Dilated pulmonary trunk and right heart.
Large scimitar vein draining the entire right lung to the supradiaphragmatic IVC.
Systemic artery arising from aorta at the level of the hiatus supplying a right lower lobe pulmonary segment, with venous drainage to the IVC representing an extralobar sequestration.
Horseshoe lung with a retrocardiac tongue of pulmonary parenchyma crossing the midline into the left hemithorax.
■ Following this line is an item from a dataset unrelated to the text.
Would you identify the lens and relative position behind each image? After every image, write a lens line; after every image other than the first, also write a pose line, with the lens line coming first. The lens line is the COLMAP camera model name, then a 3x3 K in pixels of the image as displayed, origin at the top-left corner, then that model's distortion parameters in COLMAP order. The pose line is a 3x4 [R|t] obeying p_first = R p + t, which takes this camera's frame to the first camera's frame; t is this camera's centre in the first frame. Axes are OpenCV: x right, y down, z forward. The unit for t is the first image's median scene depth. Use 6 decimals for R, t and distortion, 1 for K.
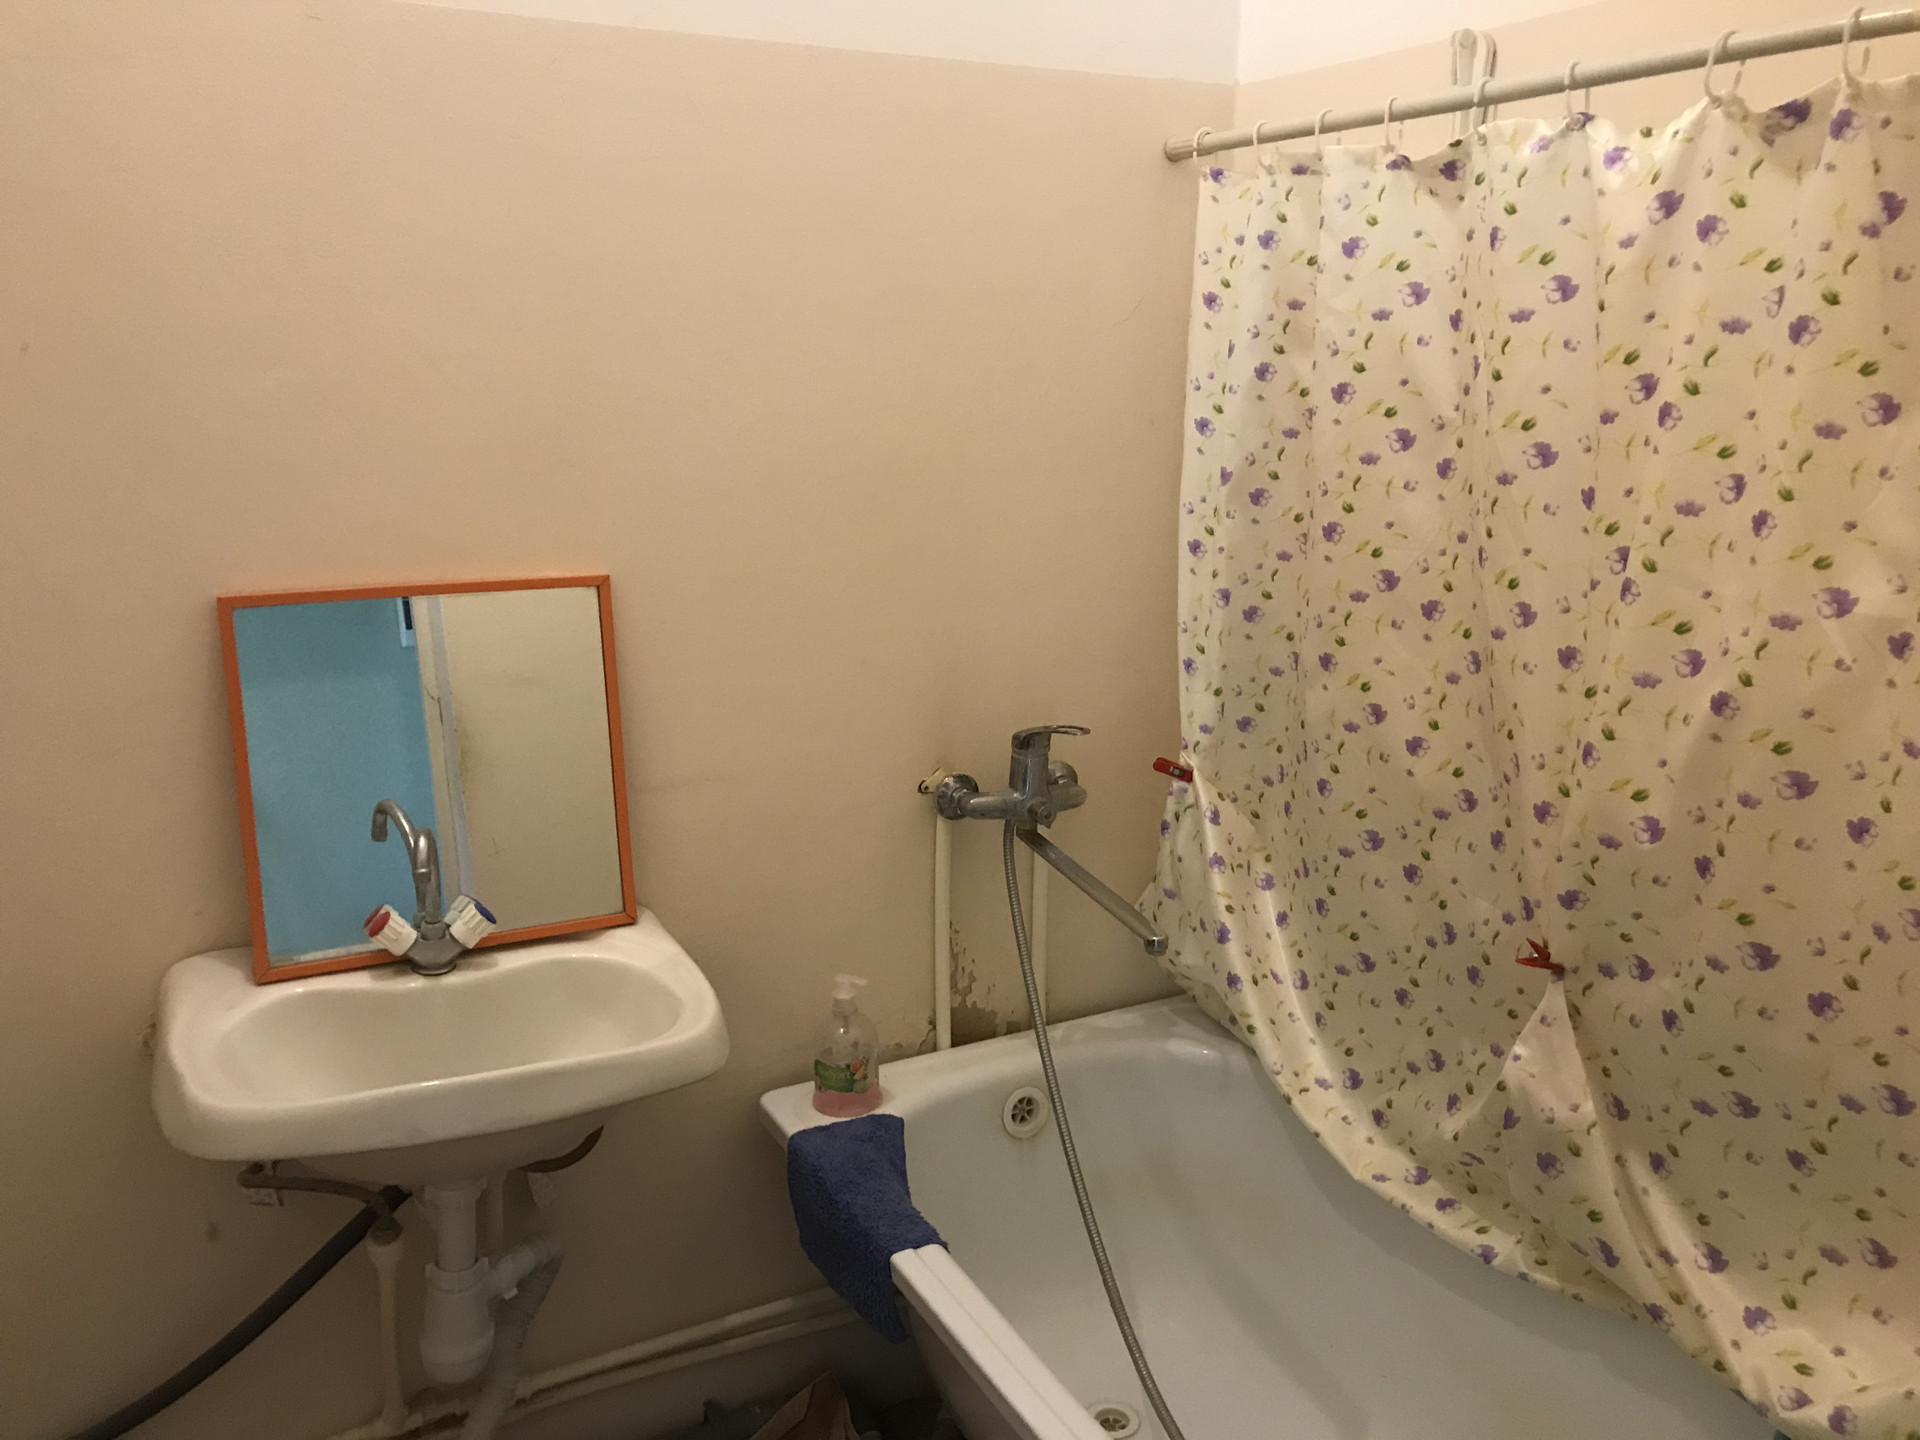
lens RADIAL K [[1519.4, 0, 957.6], [0, 1519.4, 717.5], [0, 0, 1]] dist [0.023694, -0.009451]
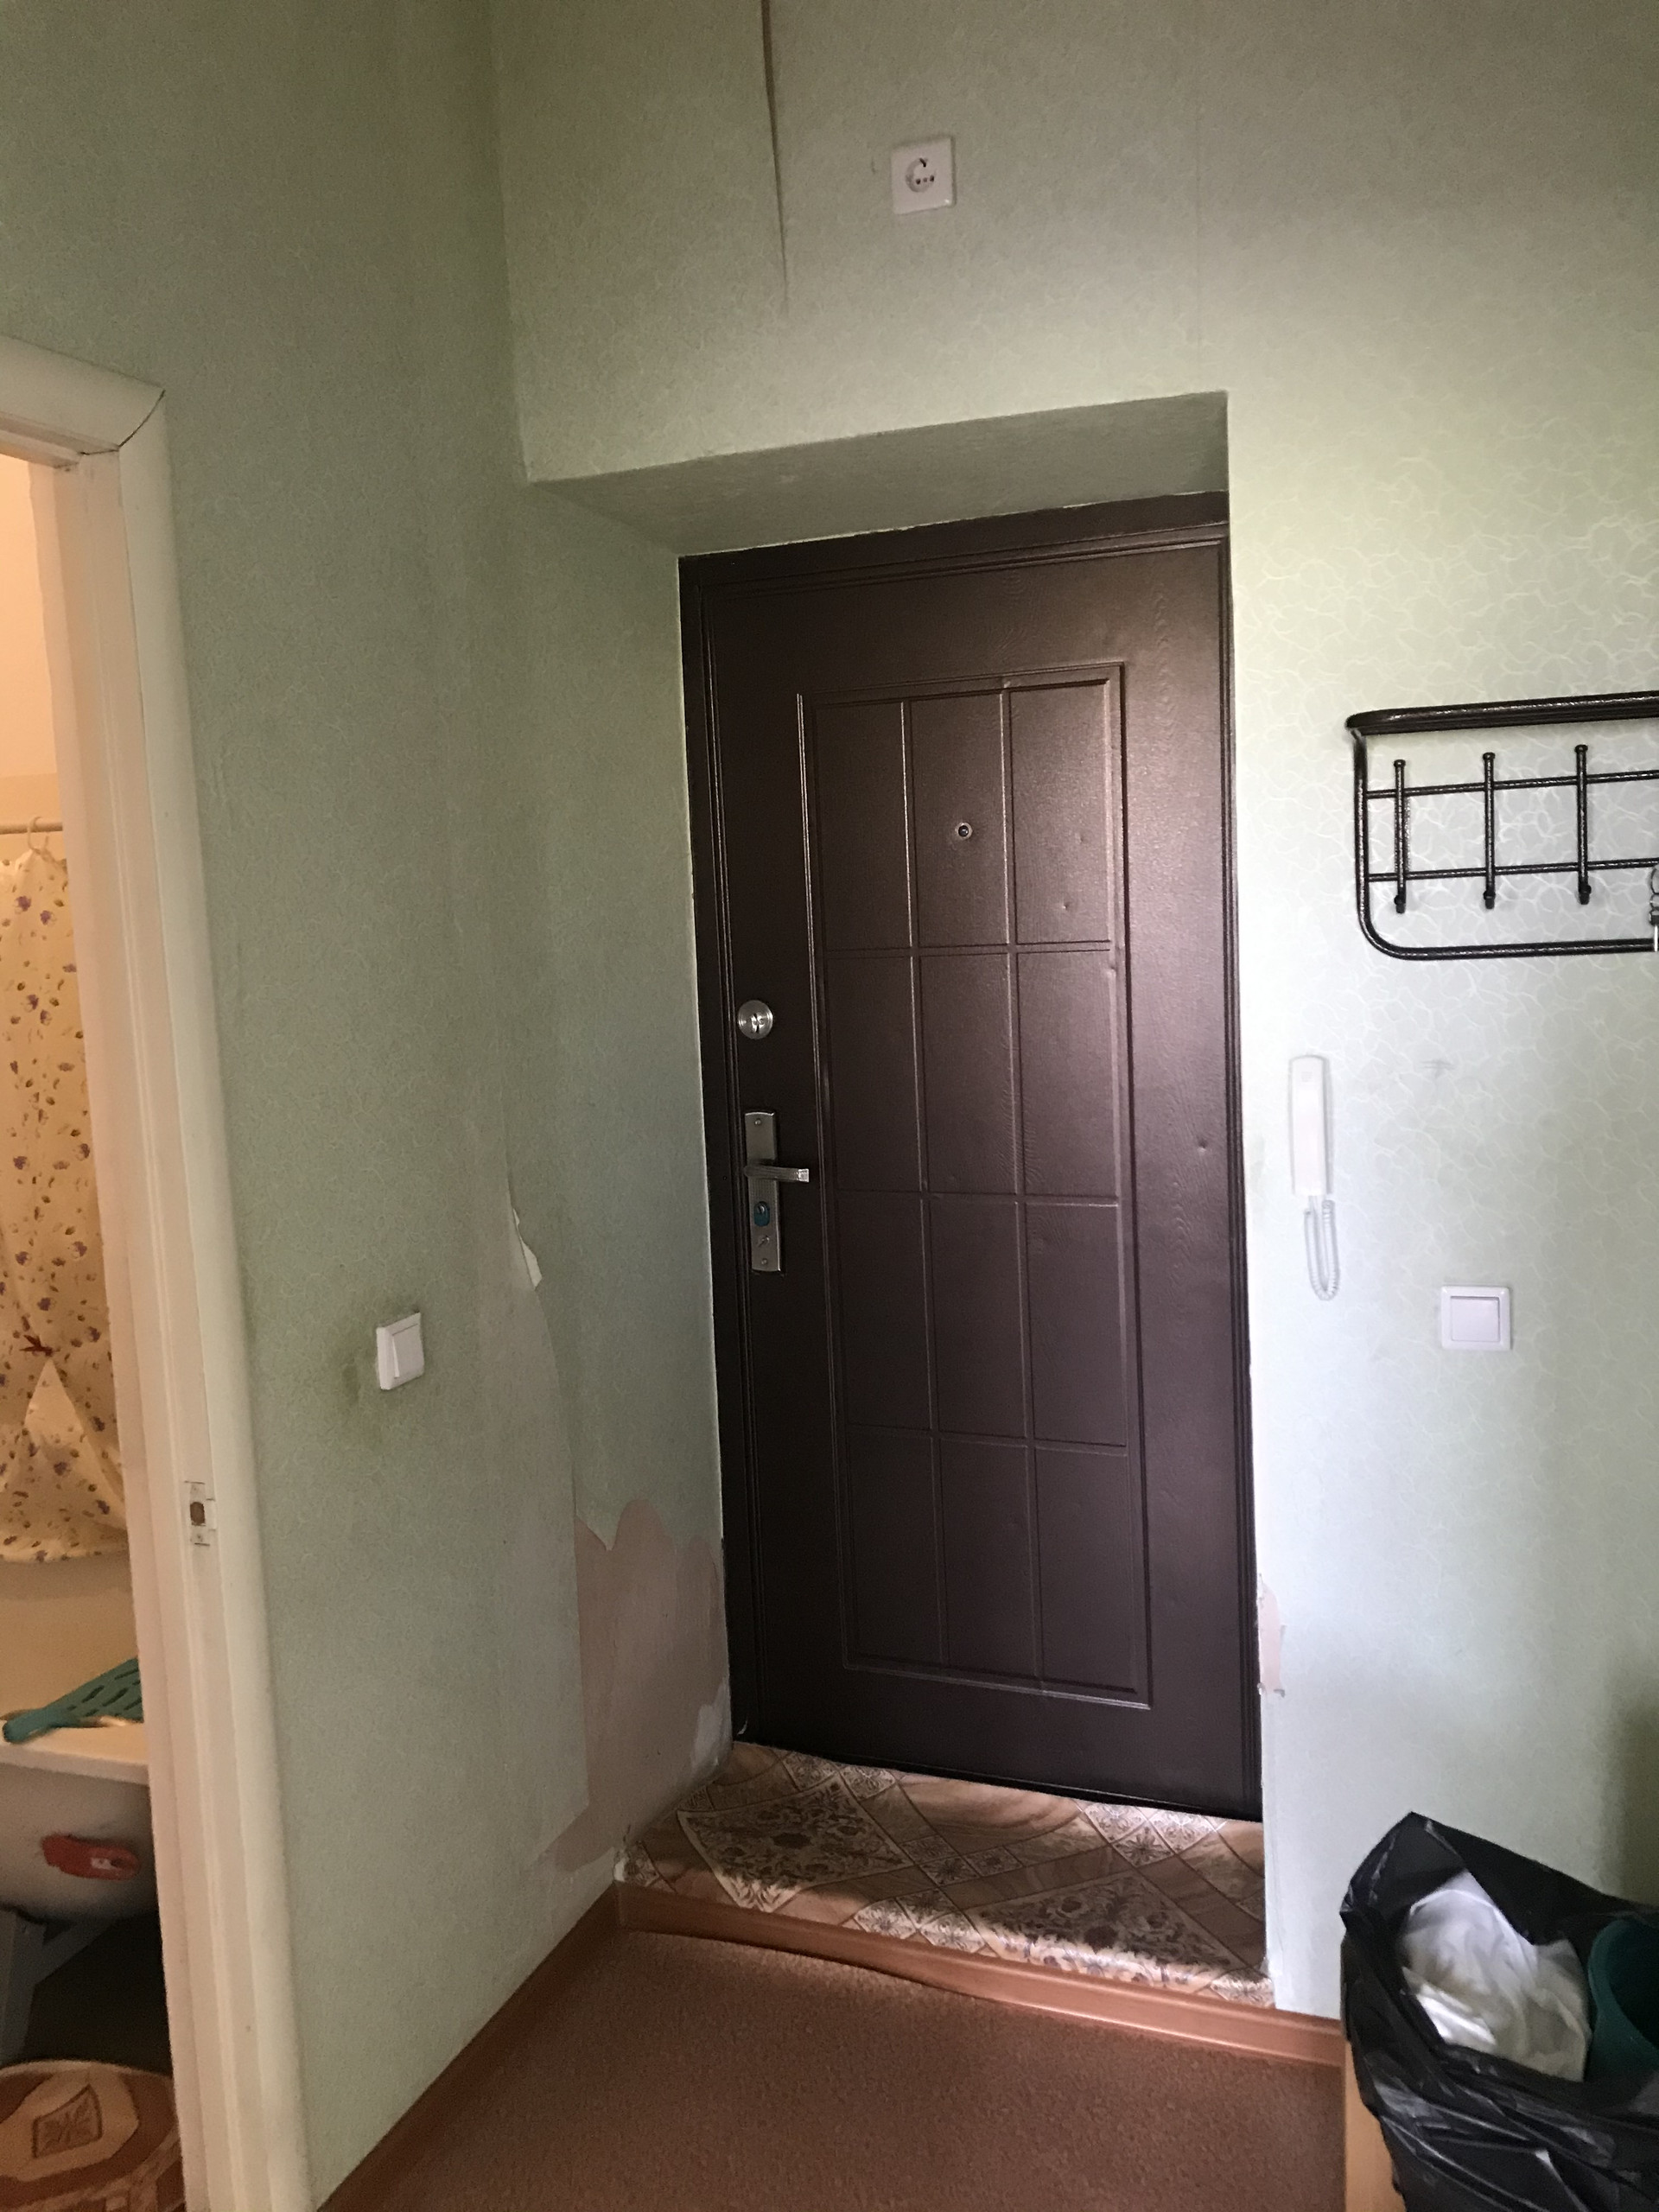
lens RADIAL K [[1750.5, 0, 852.2], [0, 1750.5, 1099.8], [0, 0, 1]] dist [0.023694, -0.009451]
pose [[0.731453, -0.109287, 0.673077, -0.065744], [0.200802, 0.977826, -0.059448, 0.057058], [-0.651655, 0.178638, 0.737179, -0.305178]]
Extralobar sequestration with a pleural covering and containing atelectasis and foci of consolidation.
In conclusion, congenital pulmonary venolobar syndrome in a young child with the following features:
- scimitar syndrome
- right heart and pulmonary trunk dilatation secondary to a left to right shunt
- right lower lobe pulmonary extralobar sequestration
- horseshoe lung
Case Discussion
Scimitar syndrome is a form of partial anomalous pulmonary venous drainage which can go undiagnosed for some time. The resulting left to right shunt can lead to pulmonary hypertension later in life. It is associated with sinus venosus type atrial septal defect (ASD), which results in a larger shunt.
Scimitar syndrome is also associated with pulmonary sequestration (commonly right lower lobe) and horseshoe lung. When these findings occur in the same patient, they are known as congenital pulmonary venolobar syndrome. Detection of the sequestration is important prior to corrective surgery to avoid morbidity and mortality caused by intraoperative injury to the systemic vessel(s).